“Be careful of your behavior to young ladies”

My inspirations for novels like The Duke — my novels that span continents and include myriad historical details — are always many. Here’s one historical source that suited young Captain Gabriel Hume’s itinerary ideally.

In a letter written by the twenty-three year old soon-to-be Duke of Clarence (later King William IV of England) to a friend on September 25, 1788, in Halifax, Nova Scotia, and later published in Gentleman’s Magazine, the young naval commander noted:

“this is the last season I spend in America; and, after cruising the winter about Jamaica, I am next June to return to England, from whence I am again to proceed to the Mediterranean”

Gabriel’s abrupt departure from Jamaica and his journey across the Atlantic and then to the Mediterranean ended, of course, in him finding the young Prince Ziyaeddin (hero of The Prince), whom all had thought lost to brigands.

The same issue of Gentleman’s Magazine includes a letter of advice from the English General Dundas to “a young soldier,” written at Carron Hall, October 12, 1789. Fans of Captain Tony Masinter of The Scoundrel & I will understand why the following particular bit of Dundas’s wisdom put me in mind of him:

“With the reading of history, which your father has attended to, let me advise your acquiring an ease in the use of your pen. Letter-writing and arithmetic are of infinite use to an officer. These accomplishments often raise a man in the army, and most frequently make a whole corps dependent on the person who possesses them.”

While Dundas is speaking here from his experience in the Army, the same held true for naval officers.

Finally, I simply must include here this choice bit of Dundas’s advice to the young soldier too.

“Be careful of your behavior to young ladies, and avoid, as much as possible, shewing any particular attachment, as a young person may consider you as having intentions which you do not mean. Relations and friends are likewise apt to construe what is meant as civility into advances.”

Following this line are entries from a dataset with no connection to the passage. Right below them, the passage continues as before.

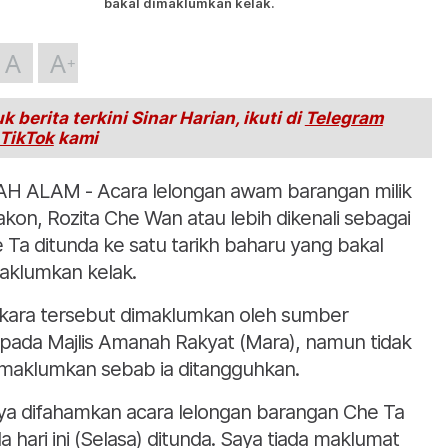
bakal dimaklumkan kelak.
A
A
k berita terkini Sinar Harian, ikuti di
Telegram
TikTok
kami
H ALAM - Acara lelongan awam barangan milik
akon, Rozita Che Wan atau lebih dikenali sebagai
 Ta ditunda ke satu tarikh baharu yang bakal
aklumkan kelak.
kara tersebut dimaklumkan oleh sumber
ipada Majlis Amanah Rakyat (Mara), namun tidak
aklumkan sebab ia ditangguhkan.
ya difahamkan acara lelongan barangan Che Ta
a hari ini (Selasa) ditunda. Saya tiada maklumat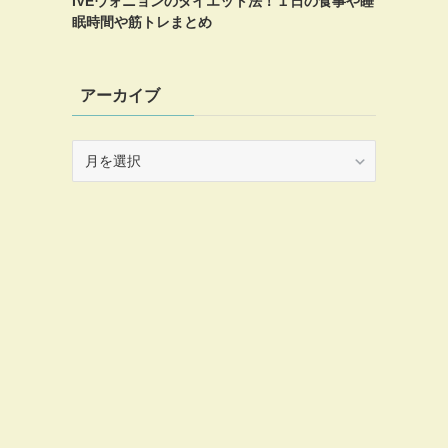
IVEウォニョンのダイエット法！１日の食事や睡
眠時間や筋トレまとめ
アーカイブ
ア
ー
カ
イ
ブ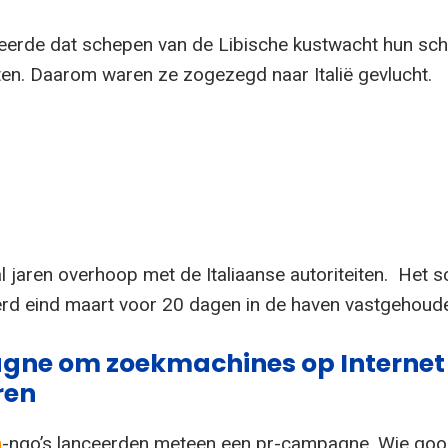
erde dat schepen van de Libische kustwacht hun sch
n. Daarom waren ze zogezegd naar Italië gevlucht.
l jaren overhoop met de Italiaanse autoriteiten. Het s
rd eind maart voor 20 dagen in de haven vastgehoud
ne om zoekmachines op Internet 
ren
n
-ngo’s lanceerden meteen een pr-campagne. Wie goog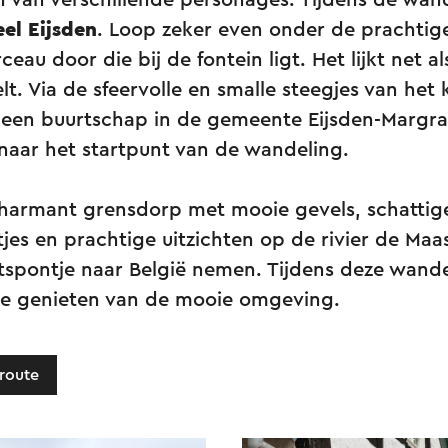
 van verschillende personages. Tijdens de wan
el Eijsden
. Loop zeker even onder de prachtig
au door die bij de fontein ligt. Het lijkt net al
t. Via de sfeervolle en smalle steegjes van het 
 een buurtschap in de gemeente Eijsden-Margr
naar het startpunt van de wandeling.
charmant grensdorp met mooie gevels, schattige
tjes en prachtige uitzichten op de rivier de Maas
etspontje naar België nemen. Tijdens deze wand
 je genieten van de mooie omgeving.
route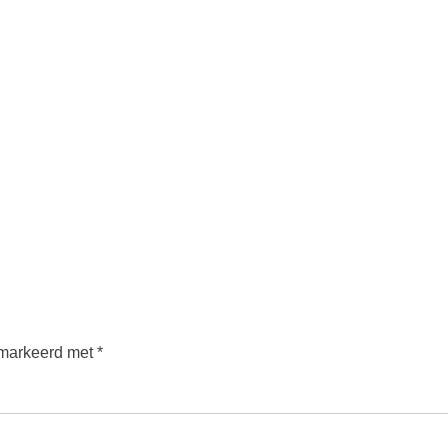
emarkeerd met
*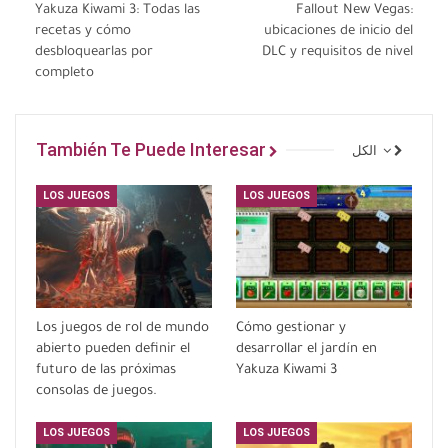
Yakuza Kiwami 3: Todas las
Fallout New Vegas:
recetas y cómo
ubicaciones de inicio del
desbloquearlas por
DLC y requisitos de nivel
completo
También Te Puede Interesar
الكل
LOS JUEGOS
LOS JUEGOS
Los juegos de rol de mundo
Cómo gestionar y
abierto pueden definir el
desarrollar el jardín en
futuro de las próximas
Yakuza Kiwami 3
consolas de juegos.
LOS JUEGOS
LOS JUEGOS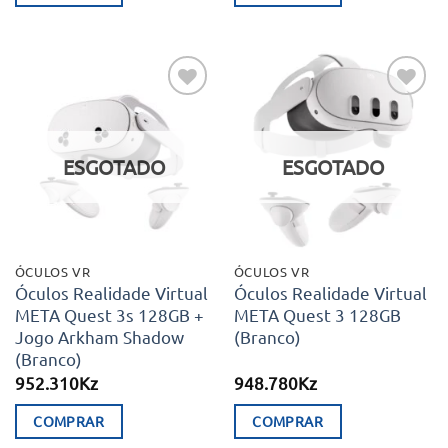
Adicionar
Adicionar
aos meus
aos meus
desejos
desejos
ESGOTADO
ESGOTADO
ÓCULOS VR
ÓCULOS VR
Óculos Realidade Virtual
Óculos Realidade Virtual
META Quest 3s 128GB +
META Quest 3 128GB
Jogo Arkham Shadow
(Branco)
(Branco)
952.310
Kz
948.780
Kz
COMPRAR
COMPRAR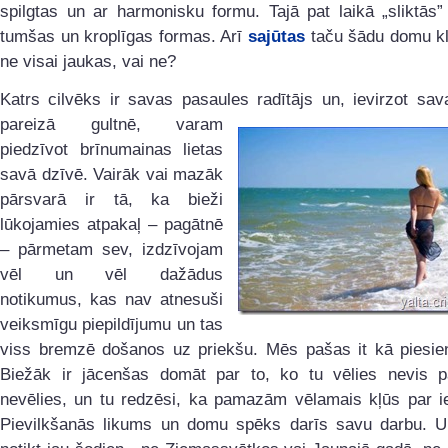
spilgtas un ar harmonisku formu. Tajā pat laikā „sliktās
tumšas un kroplīgas formas. Arī
sajūtas
taču šādu domu kl
ne visai jaukas, vai ne?
Katrs cilvēks ir savas pasaules radītājs un, ievirzot sa
pareizā gultnē, varam
piedzīvot brīnumainas lietas
savā dzīvē. Vairāk vai mazāk
pārsvarā ir tā, ka bieži
lūkojamies atpakaļ – pagātnē
– pārmetam sev, izdzīvojam
vēl un vēl dažādus
notikumus, kas nav atnesuši
veiksmīgu piepildījumu un tas
viss bremzē došanos uz priekšu. Mēs pašas it kā piesie
Biežāk ir jācenšas domāt par to, ko tu vēlies nevis p
nevēlies, un tu redzēsi, ka pamazām vēlamais kļūs par i
Pievilkšanās likums un domu spēks darīs savu darbu. U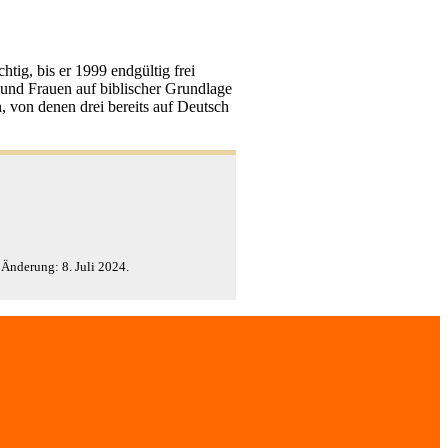
tig, bis er 1999 endgültig frei
 und Frauen auf biblischer Grundlage
, von denen drei bereits auf Deutsch
e Änderung:
8. Juli 2024
.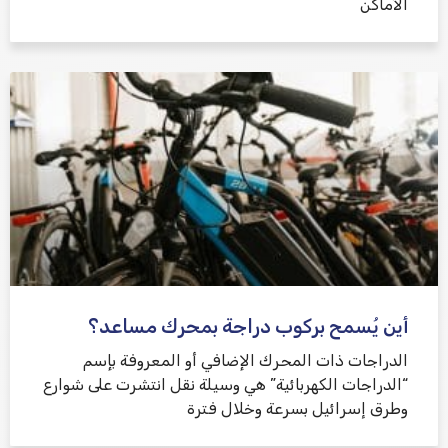
الأماكن
أين يُسمح بركوب دراجة بمحرك مساعد؟
الدراجات ذات المحرك الإضافي أو المعروفة بإسم
“الدراجات الكهربائية” هي وسيلة نقل انتشرت على شوارع
وطرق إسرائيل بسرعة وخلال فترة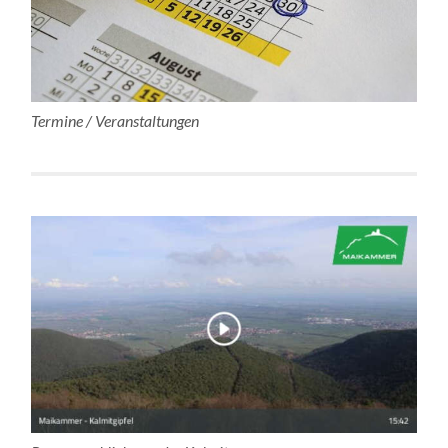
Termine / Veranstaltungen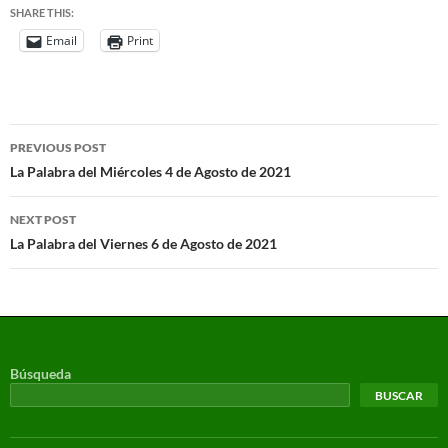
SHARE THIS:
Email
Print
PREVIOUS POST
La Palabra del Miércoles 4 de Agosto de 2021
NEXT POST
La Palabra del Viernes 6 de Agosto de 2021
Búsqueda
BUSCAR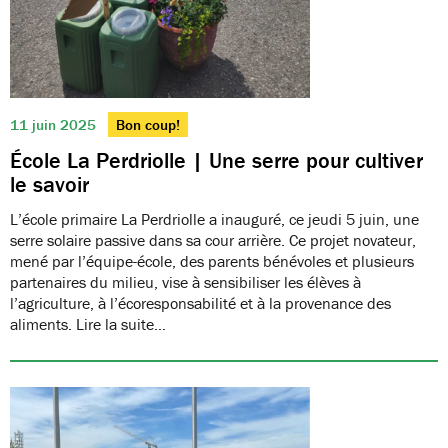
11 juin 2025
Bon coup!
École La Perdriolle | Une serre pour cultiver
le savoir
L’école primaire La Perdriolle a inauguré, ce jeudi 5 juin, une
serre solaire passive dans sa cour arrière. Ce projet novateur,
mené par l’équipe-école, des parents bénévoles et plusieurs
partenaires du milieu, vise à sensibiliser les élèves à
l’agriculture, à l’écoresponsabilité et à la provenance des
aliments. Lire la suite…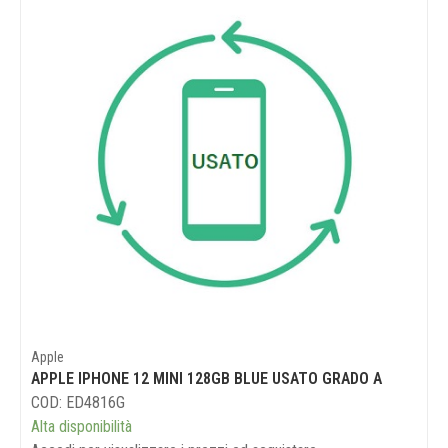
Apple
APPLE IPHONE 12 MINI 128GB BLUE USATO GRADO A
COD: ED4816G
Alta disponibilità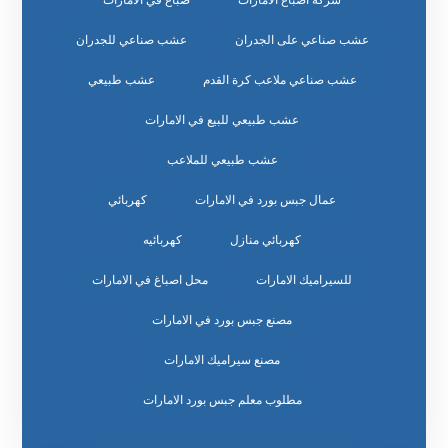
شركة اصباغ الامارات
صباغ في الامارات
عشب صناعي على الجدران
عشب صناعي للجدران
عشب صناعي ملاعب كرة القدم
عشب طبيعي
عشب طبيعي للبيع في الامارات
عشب طبيعي للملاعب
عمال جبس بورد في الامارات
كهربائي
كهربائي منازل
كهربائيه
للسيراميك الامارات
محل اصباغ في الامارات
مصنع جبس بورد في الامارات
مصنع سيراميك الامارات
مطلوب معلم جبس بورد الامارات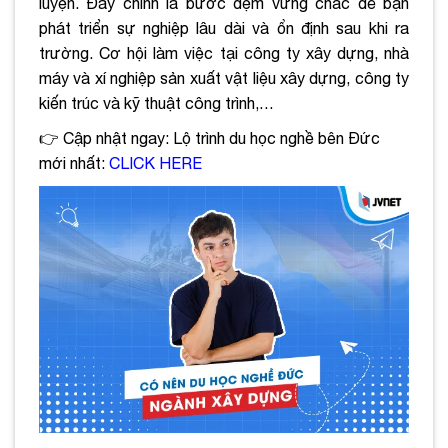
luyện. Đây chính là bước đệm vững chắc để bạn
phát triển sự nghiệp lâu dài và ổn định sau khi ra
trường. Cơ hội làm việc tại công ty xây dựng, nhà
máy và xí nghiệp sản xuất vật liệu xây dựng, công ty
kiến trúc và kỹ thuật công trình,…
👉 Cập nhật ngay: Lộ trình du học nghề bên Đức
mới nhất:
CLICK HERE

The editor of the magazine added a heartfelt footnote to this:

“How many unfortunate and fatal duels have arisen from a misunderstanding on this important point; and how much misery and unhappiness has been caused from a want of due discretion in the manner of exercising that civility and attention due by courtesy to the fairer portion of creation!”

* Many thanks to Carson Holloway of Duke University Libraries for supplying me with this source.